CJ:  I have a suggestion for students.  Charles Dickens wrote a book called American Notes.  He wrote it when he came to this country in 1842.  For six months, Charles Dickens came to America.  And it takes him from Boston down through the East Coast down to Washington, D.C.  He was going to continue down into the South, but he so abhorred slavery, and by the time he got to Washington it was March, and it was already so beastly hot for an Englishman, he was sure he would languish and die if he went farther south.  So he decided to cut west and actually crossed the Mississippi—in 1842, and then went up along the Great Lakes to places like Sandusky, which were Indian villages in 1842.  It's an amazing book, and his characterization of the American spirit and the energy of America is still so spot-on, it's just phenomenal.  I was reading it during the Monica Lewinsky trials and tribulations of our president, and even the way he writes about the American presidency was absolutely accurate to 1999, when I was reading it.Q:  It would be interesting to compare that with Utopia.  Was he giving readings when he did that trip, or was he just touring?

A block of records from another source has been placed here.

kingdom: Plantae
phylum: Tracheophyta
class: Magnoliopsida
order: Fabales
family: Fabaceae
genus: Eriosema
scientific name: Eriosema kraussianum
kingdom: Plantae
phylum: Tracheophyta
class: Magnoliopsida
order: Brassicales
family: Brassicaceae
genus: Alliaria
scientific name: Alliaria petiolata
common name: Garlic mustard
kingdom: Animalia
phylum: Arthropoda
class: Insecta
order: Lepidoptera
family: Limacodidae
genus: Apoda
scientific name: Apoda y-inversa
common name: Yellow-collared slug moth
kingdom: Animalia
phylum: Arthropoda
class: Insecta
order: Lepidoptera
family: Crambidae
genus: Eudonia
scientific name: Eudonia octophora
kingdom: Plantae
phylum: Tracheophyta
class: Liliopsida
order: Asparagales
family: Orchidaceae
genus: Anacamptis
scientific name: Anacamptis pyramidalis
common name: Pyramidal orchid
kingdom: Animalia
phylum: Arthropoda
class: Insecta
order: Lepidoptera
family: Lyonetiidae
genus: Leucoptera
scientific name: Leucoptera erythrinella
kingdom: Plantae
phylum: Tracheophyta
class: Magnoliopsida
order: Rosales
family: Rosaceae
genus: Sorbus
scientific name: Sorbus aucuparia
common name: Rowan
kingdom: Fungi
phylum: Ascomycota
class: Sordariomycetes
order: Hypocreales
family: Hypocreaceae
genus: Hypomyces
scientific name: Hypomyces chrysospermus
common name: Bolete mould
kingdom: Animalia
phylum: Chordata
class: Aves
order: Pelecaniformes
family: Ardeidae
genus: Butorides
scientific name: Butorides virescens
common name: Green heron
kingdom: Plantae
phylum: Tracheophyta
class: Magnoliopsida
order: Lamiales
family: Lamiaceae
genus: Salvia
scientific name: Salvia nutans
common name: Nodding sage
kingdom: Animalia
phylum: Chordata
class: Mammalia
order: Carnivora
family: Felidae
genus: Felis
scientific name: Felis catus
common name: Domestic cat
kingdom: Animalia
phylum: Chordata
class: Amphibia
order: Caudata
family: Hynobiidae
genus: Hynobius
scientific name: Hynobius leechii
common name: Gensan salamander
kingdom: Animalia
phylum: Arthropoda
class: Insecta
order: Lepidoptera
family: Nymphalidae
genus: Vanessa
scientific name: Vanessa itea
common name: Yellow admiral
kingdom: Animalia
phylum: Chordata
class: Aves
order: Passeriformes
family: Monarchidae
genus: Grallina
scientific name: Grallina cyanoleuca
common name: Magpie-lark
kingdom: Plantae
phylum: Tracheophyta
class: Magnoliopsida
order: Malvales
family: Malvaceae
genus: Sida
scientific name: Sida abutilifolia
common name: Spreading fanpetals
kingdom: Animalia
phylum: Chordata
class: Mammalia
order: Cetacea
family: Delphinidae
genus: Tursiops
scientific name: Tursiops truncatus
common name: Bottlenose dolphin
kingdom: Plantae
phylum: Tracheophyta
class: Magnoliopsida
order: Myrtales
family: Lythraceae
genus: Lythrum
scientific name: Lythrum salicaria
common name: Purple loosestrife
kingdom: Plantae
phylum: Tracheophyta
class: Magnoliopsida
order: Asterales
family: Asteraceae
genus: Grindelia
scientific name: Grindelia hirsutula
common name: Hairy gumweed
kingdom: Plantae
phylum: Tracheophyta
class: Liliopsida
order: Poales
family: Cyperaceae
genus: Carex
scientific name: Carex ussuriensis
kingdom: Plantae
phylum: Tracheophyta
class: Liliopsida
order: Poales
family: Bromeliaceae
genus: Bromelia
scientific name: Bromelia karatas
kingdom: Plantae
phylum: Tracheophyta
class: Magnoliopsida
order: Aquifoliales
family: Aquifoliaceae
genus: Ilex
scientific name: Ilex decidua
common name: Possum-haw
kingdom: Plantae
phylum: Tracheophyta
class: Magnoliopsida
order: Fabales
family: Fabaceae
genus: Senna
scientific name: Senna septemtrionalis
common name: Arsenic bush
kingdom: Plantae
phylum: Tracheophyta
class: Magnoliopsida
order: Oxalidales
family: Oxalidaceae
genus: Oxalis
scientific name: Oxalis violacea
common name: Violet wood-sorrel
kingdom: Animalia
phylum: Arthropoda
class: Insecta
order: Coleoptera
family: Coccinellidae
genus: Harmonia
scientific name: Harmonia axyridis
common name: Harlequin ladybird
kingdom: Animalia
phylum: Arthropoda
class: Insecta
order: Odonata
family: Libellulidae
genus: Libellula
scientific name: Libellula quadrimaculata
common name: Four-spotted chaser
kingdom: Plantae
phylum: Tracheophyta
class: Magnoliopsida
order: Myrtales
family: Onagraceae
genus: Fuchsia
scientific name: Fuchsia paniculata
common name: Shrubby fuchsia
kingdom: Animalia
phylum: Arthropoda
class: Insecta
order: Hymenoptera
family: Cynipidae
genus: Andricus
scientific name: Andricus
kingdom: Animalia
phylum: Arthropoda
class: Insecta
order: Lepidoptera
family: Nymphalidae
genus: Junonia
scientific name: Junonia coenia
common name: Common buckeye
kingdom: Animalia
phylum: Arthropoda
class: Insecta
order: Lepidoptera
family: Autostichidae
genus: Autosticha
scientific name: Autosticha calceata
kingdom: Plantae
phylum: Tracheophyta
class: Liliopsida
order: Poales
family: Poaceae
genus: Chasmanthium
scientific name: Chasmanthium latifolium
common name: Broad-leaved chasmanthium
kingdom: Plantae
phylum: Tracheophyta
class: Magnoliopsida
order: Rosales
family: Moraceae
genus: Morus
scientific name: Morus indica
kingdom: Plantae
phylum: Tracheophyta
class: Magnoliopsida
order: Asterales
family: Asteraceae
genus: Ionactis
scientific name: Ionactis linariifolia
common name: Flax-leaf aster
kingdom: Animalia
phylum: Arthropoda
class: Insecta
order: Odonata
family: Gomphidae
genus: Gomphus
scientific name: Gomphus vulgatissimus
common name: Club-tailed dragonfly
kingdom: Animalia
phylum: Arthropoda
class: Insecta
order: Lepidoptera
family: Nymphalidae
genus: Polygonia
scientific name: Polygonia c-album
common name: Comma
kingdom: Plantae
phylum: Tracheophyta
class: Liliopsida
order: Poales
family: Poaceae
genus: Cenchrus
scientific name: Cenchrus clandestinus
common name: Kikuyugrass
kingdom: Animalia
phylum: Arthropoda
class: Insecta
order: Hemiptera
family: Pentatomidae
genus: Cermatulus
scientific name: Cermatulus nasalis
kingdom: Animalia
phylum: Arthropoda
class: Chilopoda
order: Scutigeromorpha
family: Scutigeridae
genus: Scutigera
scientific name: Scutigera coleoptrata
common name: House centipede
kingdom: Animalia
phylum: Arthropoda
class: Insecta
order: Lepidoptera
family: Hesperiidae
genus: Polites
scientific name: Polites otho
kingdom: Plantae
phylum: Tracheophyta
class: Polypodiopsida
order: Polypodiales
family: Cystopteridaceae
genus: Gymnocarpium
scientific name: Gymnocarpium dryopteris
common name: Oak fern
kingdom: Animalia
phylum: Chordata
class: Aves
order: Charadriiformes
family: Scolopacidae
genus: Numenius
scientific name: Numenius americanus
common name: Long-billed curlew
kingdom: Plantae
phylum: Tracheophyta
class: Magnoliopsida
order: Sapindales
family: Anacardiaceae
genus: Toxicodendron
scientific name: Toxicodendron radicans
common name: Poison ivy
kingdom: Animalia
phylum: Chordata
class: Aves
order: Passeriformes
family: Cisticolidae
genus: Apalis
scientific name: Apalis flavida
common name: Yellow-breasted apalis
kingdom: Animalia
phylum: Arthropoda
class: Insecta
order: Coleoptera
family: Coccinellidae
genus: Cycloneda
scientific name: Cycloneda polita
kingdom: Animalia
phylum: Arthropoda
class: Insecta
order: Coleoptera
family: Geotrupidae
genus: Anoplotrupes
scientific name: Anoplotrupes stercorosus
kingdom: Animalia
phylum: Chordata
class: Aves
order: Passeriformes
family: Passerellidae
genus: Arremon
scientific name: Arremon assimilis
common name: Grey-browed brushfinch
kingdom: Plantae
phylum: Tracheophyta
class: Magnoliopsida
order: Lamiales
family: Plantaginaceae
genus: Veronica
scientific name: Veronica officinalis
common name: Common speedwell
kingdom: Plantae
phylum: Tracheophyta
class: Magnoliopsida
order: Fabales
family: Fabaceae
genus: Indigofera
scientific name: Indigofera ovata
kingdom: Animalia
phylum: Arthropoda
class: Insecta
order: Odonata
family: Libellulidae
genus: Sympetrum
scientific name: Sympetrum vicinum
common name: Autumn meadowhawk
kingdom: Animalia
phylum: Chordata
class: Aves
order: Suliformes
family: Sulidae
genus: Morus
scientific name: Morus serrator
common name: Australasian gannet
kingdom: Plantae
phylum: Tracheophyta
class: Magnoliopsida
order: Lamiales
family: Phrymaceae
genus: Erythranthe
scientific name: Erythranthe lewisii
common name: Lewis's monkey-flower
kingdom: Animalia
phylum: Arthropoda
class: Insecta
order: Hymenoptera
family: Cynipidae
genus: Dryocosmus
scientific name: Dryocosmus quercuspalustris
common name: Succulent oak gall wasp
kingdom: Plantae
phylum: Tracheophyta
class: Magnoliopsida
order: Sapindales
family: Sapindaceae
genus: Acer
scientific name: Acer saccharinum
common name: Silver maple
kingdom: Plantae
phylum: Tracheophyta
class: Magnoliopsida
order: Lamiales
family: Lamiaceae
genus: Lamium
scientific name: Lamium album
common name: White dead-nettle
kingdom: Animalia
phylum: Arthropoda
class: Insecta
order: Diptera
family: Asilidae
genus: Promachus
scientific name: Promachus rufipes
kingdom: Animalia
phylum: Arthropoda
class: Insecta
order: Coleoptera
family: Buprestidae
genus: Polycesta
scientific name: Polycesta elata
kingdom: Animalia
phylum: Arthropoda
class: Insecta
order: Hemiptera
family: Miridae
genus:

CJ:  I think it was more touring.  He was being invited places, and maybe he was doing some readings, but I think the second trip was more the reading tour.  I could be wrong.

Q:  My last question.  What do you hope that kids will take away from Cora?

CJ:  The true strength of the meek, and the corruption and the weakness of the powerful, and the meek will win out.  People whose souls are strong and clear and pure, and who have the wherewithal to fight injustice, whether they die for what they believe in, or whether they live to a ripe old age, will win out.